## Work item
Find each line below where the word "наверное" occurs, and copy it.

::::::

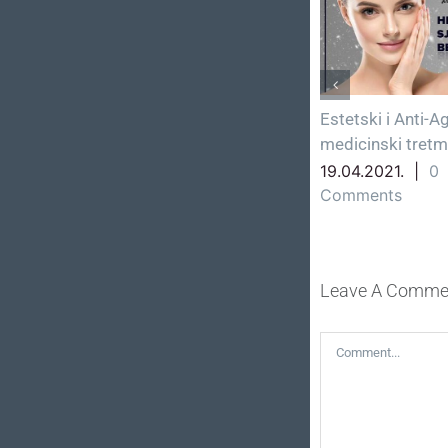
Hiperhidroza
Estetski i Anti-A
medicinski tretm
25.06.2021.
|
0
Comments
nts
19.04.2021.
|
0
Comments
Leave A Comme
Comment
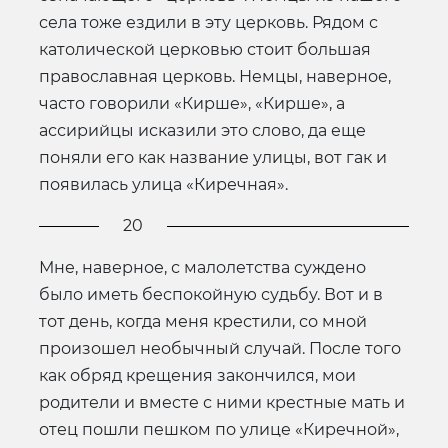
села тоже ездили в эту церковь. Рядом с
католической церковью стоит большая
православная церковь. Немцы, наверное,
часто говорили «Кирше», «Кирше», а
ассирийцы исказили это слово, да еще
поняли его как название улицы, вот гак и
появилась улица «Киречная».
20
Мне, наверное, с малолетства суждено
было иметь беспокойную судьбу. Вот и в
тот день, когда меня крестили, со мной
произошел необычный случай. После того
как обряд крещения закончился, мои
родители и вместе с ними крестные мать и
отец пошли пешком по улице «Киречной»,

::::::

## Output for this task
православная церковь. Немцы, наверное,
Мне, наверное, с малолетства суждено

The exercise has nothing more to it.